A hunger to preserve a piece of American culture and a developing interest in food are the main ingredients that prompted the cookbook, said Derek Nicholas, who is a member of the Red Cliff Band of Lake Superior Chippewa, and a senior at University of Minnesota, Morris, in rural western Minnesota.

“Back in the day, elders would take their sons and their daughters out fishing and they would use the language,” he said. “You’d hear how to catch the fish, how to net fish, how to cook the fish. Nowadays that’s just not the case. If we can revitalize the language and the food, or both, it will all come together as one.”

The cookbook includes simple and traditional recipes for each month of the year, including recipes for curried squash soup, venison chili and Nicholas’ favorite, the purple pollinator snack. That’s like a breakfast salad with berries and herbs, he said.

Along with recipes, the book includes Anishinaabemowin phrases like, Ininamawishin zhilwitaan or “pass me the salt.” It reports bits of history like how the people used different moons as a calendar of when to hunt, plant and harvest.
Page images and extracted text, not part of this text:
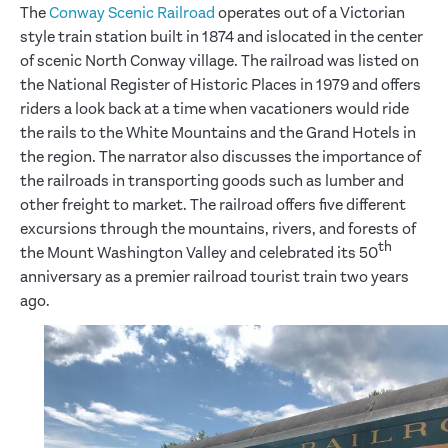
The
Conway Scenic Railroad
operates out of a Victorian
style train station built in 1874 and islocated in the center
of scenic North Conway village. The railroad was listed on
the National Register of Historic Places in 1979 and offers
riders a look back at a time when vacationers would ride
the rails to the White Mountains and the Grand Hotels in
the region. The narrator also discusses the importance of
the railroads in transporting goods such as lumber and
other freight to market. The railroad offers five different
excursions through the mountains, rivers, and forests of
th
the Mount Washington Valley and celebrated its 50
anniversary as a premier railroad tourist train two years
ago.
The book is available for free on the University of Minnesota website

“I think it is important because it’s our story,” Nicholas said. “If we lose our language, we lose our spirit.”

The book also features soft, pastel watercolors by Grace Miller, a University of Minnesota student who met Nicholas’ while volunteering for their school’s gardening club.  A conversation about native foods and plants led him to ask her to get involved, she said.
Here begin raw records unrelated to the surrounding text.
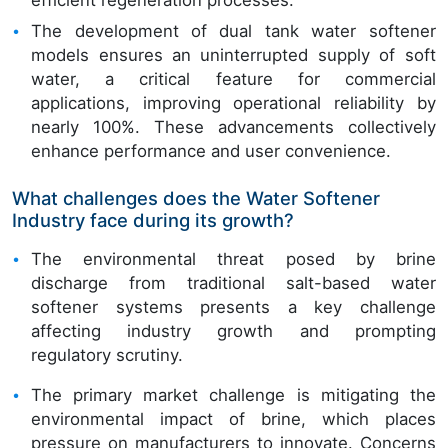
The development of dual tank water softener
models ensures an uninterrupted supply of soft
water, a critical feature for commercial
applications, improving operational reliability by
nearly 100%. These advancements collectively
enhance performance and user convenience.
What challenges does the Water Softener
Industry face during its growth?
The environmental threat posed by brine
discharge from traditional salt-based water
softener systems presents a key challenge
affecting industry growth and prompting
regulatory scrutiny.
The primary market challenge is mitigating the
environmental impact of brine, which places
pressure on manufacturers to innovate. Concerns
“My favorite part of the illustrations was chatting with Derek during the creative process and adding the final touches at the end,” she said.

Nicholas, who grew up in the suburbs of Milwaukee, said he had little knowledge of his cultural heritage when he arrived at the rural town in Minnesota as a college freshman. His classes sparked the need to learn more about his ancestors and help serve the community. His interest in food centers on food sovereignty, which is the idea that people deserve healthy and culturally appropriate foods.
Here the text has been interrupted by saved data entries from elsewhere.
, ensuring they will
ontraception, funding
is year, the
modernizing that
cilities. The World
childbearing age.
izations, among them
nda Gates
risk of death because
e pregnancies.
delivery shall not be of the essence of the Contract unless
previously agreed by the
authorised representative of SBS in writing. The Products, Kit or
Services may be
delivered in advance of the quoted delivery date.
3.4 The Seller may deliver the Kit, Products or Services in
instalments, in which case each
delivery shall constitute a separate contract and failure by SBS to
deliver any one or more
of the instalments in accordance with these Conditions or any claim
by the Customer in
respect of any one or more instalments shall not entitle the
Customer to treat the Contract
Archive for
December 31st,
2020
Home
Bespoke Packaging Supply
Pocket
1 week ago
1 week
Nicholas also created a meals program for low income people and worked to expand healthier options at a local food pantry.

Mary Jo Forbord, Nicholas’ supervisor at the University of Minnesota, said his interest in food might not have been what he expected when he arrived in the small Midwestern town sight-unseen after growing up in suburban Milwaukee, but he made a difference by connecting with community leaders and embracing his cultural roots.

“I believe that food took Derek by surprise,” Forbord said.  “He exclaimed something like, ‘You’ve got to be kidding.’

“He was expecting something different from college than what he saw here. But as he looked deeper, his journey through food in this place led him in a direction where we can all see many good results.”

Nicholas graduates this fall with a degree in economics. He hopes to find work in food systems but may continue to graduate school.

The book is available for free on the University of Minnesota website. Print copies can be ordered at blurb.com for $16.

8 thoughts on “New cookbook highlights food of Great Lakes Indigenous peoples

  1. I figured out how to get to the print version. Click on the blurb link, then at the bottom under “About the creator”, click on the author’s name. Once there, you can click on the book again and there you will find the print version for order.

  2. I was about to buy the book, but I’m only seeing the e-book option. Please let us know where to buy the print version!

  3. It is good you have done this. I just received a copy of Sean Sherman’s “Sioux Chef’s Indigenous Kitchen” and I am looking forward to putting your book in my collection. I grew up in Amherstburg, ON and now live in Saskatoon, SK. I am interested in the traditional aboriginal diet because obesity is a chronic issue among us who haven’t the metabolic ability to process these high carb diets imposed by the dominant culture.

  4. This is great you might want to be in touch with the Native American studies.program at NMU in Marquette, Michigan. Who do wonderful studies on this very topic. Would make a nice sequel.

  5. A great effort and a good introduction for someone like me and for my young daughter, Please note that Indigenous Peoples should always be capitalized, including in Titles.